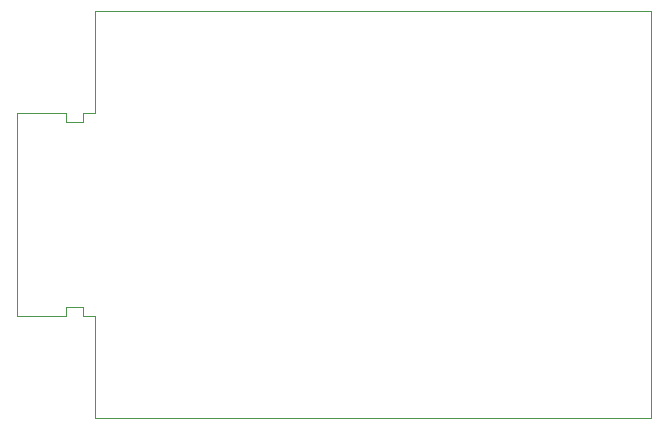
<source format=gbr>
%TF.GenerationSoftware,KiCad,Pcbnew,7.0.10*%
%TF.CreationDate,2024-03-07T18:21:54+01:00*%
%TF.ProjectId,ROM_Card,524f4d5f-4361-4726-942e-6b696361645f,rev?*%
%TF.SameCoordinates,Original*%
%TF.FileFunction,Profile,NP*%
%FSLAX46Y46*%
G04 Gerber Fmt 4.6, Leading zero omitted, Abs format (unit mm)*
G04 Created by KiCad (PCBNEW 7.0.10) date 2024-03-07 18:21:54*
%MOMM*%
%LPD*%
G01*
G04 APERTURE LIST*
%TA.AperFunction,Profile*%
%ADD10C,0.100000*%
%TD*%
%TA.AperFunction,Profile*%
%ADD11C,0.120000*%
%TD*%
G04 APERTURE END LIST*
D10*
X183388000Y-88313000D02*
X183388000Y-122809000D01*
X136330000Y-88313000D02*
X183388000Y-88313000D01*
X136330000Y-122809000D02*
X183388000Y-122809000D01*
X136330000Y-96936000D02*
X136330000Y-88313000D01*
X136330000Y-114186000D02*
X136330000Y-122809000D01*
D11*
%TO.C,J1*%
X135330000Y-96936000D02*
X136330000Y-96936000D01*
X133830000Y-96936000D02*
X133830000Y-97736000D01*
X129680000Y-96936000D02*
X133830000Y-96936000D01*
X129680000Y-96936000D02*
X129680000Y-114186000D01*
X135330000Y-97736000D02*
X135330000Y-96936000D01*
X133830000Y-97736000D02*
X135330000Y-97736000D01*
X135330000Y-113386000D02*
X135330000Y-114186000D01*
X133830000Y-113386000D02*
X135330000Y-113386000D01*
X135330000Y-114186000D02*
X136330000Y-114186000D01*
X133830000Y-114186000D02*
X133830000Y-113386000D01*
X129680000Y-114186000D02*
X133830000Y-114186000D01*
%TD*%
M02*

</source>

### Instructions to follow
Print the material above once more, exactly, minus the pictures.

### Exercise result
<source format=gbr>
%TF.GenerationSoftware,KiCad,Pcbnew,7.0.10*%
%TF.CreationDate,2024-03-07T18:21:54+01:00*%
%TF.ProjectId,ROM_Card,524f4d5f-4361-4726-942e-6b696361645f,rev?*%
%TF.SameCoordinates,Original*%
%TF.FileFunction,Profile,NP*%
%FSLAX46Y46*%
G04 Gerber Fmt 4.6, Leading zero omitted, Abs format (unit mm)*
G04 Created by KiCad (PCBNEW 7.0.10) date 2024-03-07 18:21:54*
%MOMM*%
%LPD*%
G01*
G04 APERTURE LIST*
%TA.AperFunction,Profile*%
%ADD10C,0.100000*%
%TD*%
%TA.AperFunction,Profile*%
%ADD11C,0.120000*%
%TD*%
G04 APERTURE END LIST*
D10*
X183388000Y-88313000D02*
X183388000Y-122809000D01*
X136330000Y-88313000D02*
X183388000Y-88313000D01*
X136330000Y-122809000D02*
X183388000Y-122809000D01*
X136330000Y-96936000D02*
X136330000Y-88313000D01*
X136330000Y-114186000D02*
X136330000Y-122809000D01*
D11*
%TO.C,J1*%
X135330000Y-96936000D02*
X136330000Y-96936000D01*
X133830000Y-96936000D02*
X133830000Y-97736000D01*
X129680000Y-96936000D02*
X133830000Y-96936000D01*
X129680000Y-96936000D02*
X129680000Y-114186000D01*
X135330000Y-97736000D02*
X135330000Y-96936000D01*
X133830000Y-97736000D02*
X135330000Y-97736000D01*
X135330000Y-113386000D02*
X135330000Y-114186000D01*
X133830000Y-113386000D02*
X135330000Y-113386000D01*
X135330000Y-114186000D02*
X136330000Y-114186000D01*
X133830000Y-114186000D02*
X133830000Y-113386000D01*
X129680000Y-114186000D02*
X133830000Y-114186000D01*
%TD*%
M02*

</source>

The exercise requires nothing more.